The route for reclaiming overpayments of VAT and interest is under the statutory regime of the VAT Act and at the discretion of the Tribunal (Sections 80, 78 and 84(8) respectively). Henderson J, following the Court of Appeal decision in Monroe, held that for claims based on domestic UK law the statutory regime was exhaustive and excluded common law remedies in restitution in the High Court. This means that interest can be awarded only by way of the provisions set out in Section 78 or by the Tribunal, which generally means simple interest. Whilst there have been cases where the Tribunal has awarded compound interest, the decisions are few and far between and sometimes overturned on appeal.
However, Henderson J went on to hold that, for claims based on Community law, the exclusion of High Court restitutionary claims was overriden by the Community law requirement of an effective remedy. Community law required that taxpayers be fully reimbursed with compound interest for breaches of Community Law.
The judgment follows and amplifies the decision in Sempra, where the House of Lords held that compound interest was payable on ACT repayment claims following the Hoechst judgment. The judgment makes it clear that the entitlement to compound interest is generally available under Community law and not just in the restricted circumstances of the Sempra claim.
The basic time limits for submitting restitutionary claims is 6 years from the date the cause of action accrued, generally the date of the overpayment. However if the overpayment is made under a mistake, this period does not start until the mistake is discovered or could be reasonably discovered with due diligence. In the DMG and FII GLO cases the mistake was held not to be discovered until at least the date of the relevant ECJ judgment that had found the tax to be unlawfully levied.
That approach would not help the test claimants in the VIC GLO who had issued their claims in 2007 well outside 6 years from the dates of the relevant ECJ judgments (1996 and 97). They argued therefore that the mistake was not just as to the liability for the tax but that until the Marks and Spencer case in 2002 (rendering the 3 year cap unlawful) they were also mistaken as to the time period in which they could bring claims. They also argued that they were mistaken in not claiming compound interest until the Sempra case found it was available in 2007. Their claims were within 6 years of those dates.

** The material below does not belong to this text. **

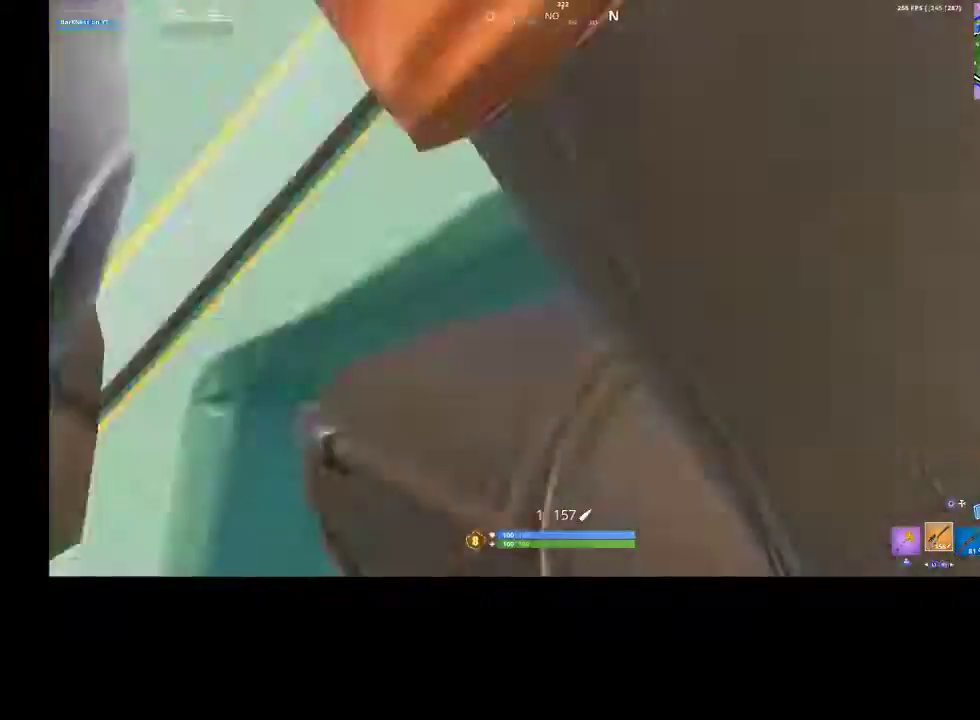
{"buttons": [], "left_stick": "center", "right_stick": "left", "events": [[33, "left_stick", "up-left"], [133, "left_stick", "up"], [167, "right_stick", "center"], [233, "left_stick", "right"], [400, "right_stick", "left"], [467, "left_stick", "center"]]}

The Court concluded however that a claim for compound interest on its own cannot be a free standing claim independent of the claim for the overpaid tax itself with simple interest. It has therefore found that, as the mistake as to the time period for claiming compound interest did not cause overpayments of VAT, nor did the mistake as to the availability of compound interest, they are not relevant. The only relevant mistake that VAT was due was discovered following the ECJ’s judgments in 1996 and 97. The claims were therefore out of time..
Implications for both VAT and Direct Tax Claims
We do not know yet whether the Claimants will appeal. It is arguable that the time limit should be overridden in circumstances where the Claimants were not aware until the date of Henderson J’s judgment that they had a remedy in restitution.
If the Claimants do appeal then a crossappeal by the Revenue on the compound interest point seems inevitable. The fact that it was upheld as a Community law entitlement is bad news for the Revenue because it means it cannot be reversed by Parliament.
The judgment confirms advice we have previously given that claims for compound interest are not standalone claims but should be combined with claims for restitution of the overpayment (or time value if the tax has already been repaid). Where we have already made claims for clients, they have been made on that basis.
Clients considering making new claims should bear in mind that, as the law stands, they must be brought within 6 years of the discovery of the mistake which led to the overpayment of tax, e.g. discovery of the ECJ judgment finding the UK rules unlawful. Clients may wish to review recent developments which have given rise to VAT repayments in the light of the judgment.
Claimants making High Court claims should also consider making parallel statutory claims to cover the eventuality that higher courts uphold the requirement for compound interest claim but insist relief be obtained through the statutory route under Autologic principles. In this way they can be fully protected.
For existing or new claims that are within time there may be the possibility of seeking an interim payment at this stage.
For direct tax claims based on EU law the judgment is helpful because it establishes that entitlement to compound interest arises from EU law and that the right relates not merely to the calculation of the Hoechst time value component of claims but to claims for interest on overpaid tax in general.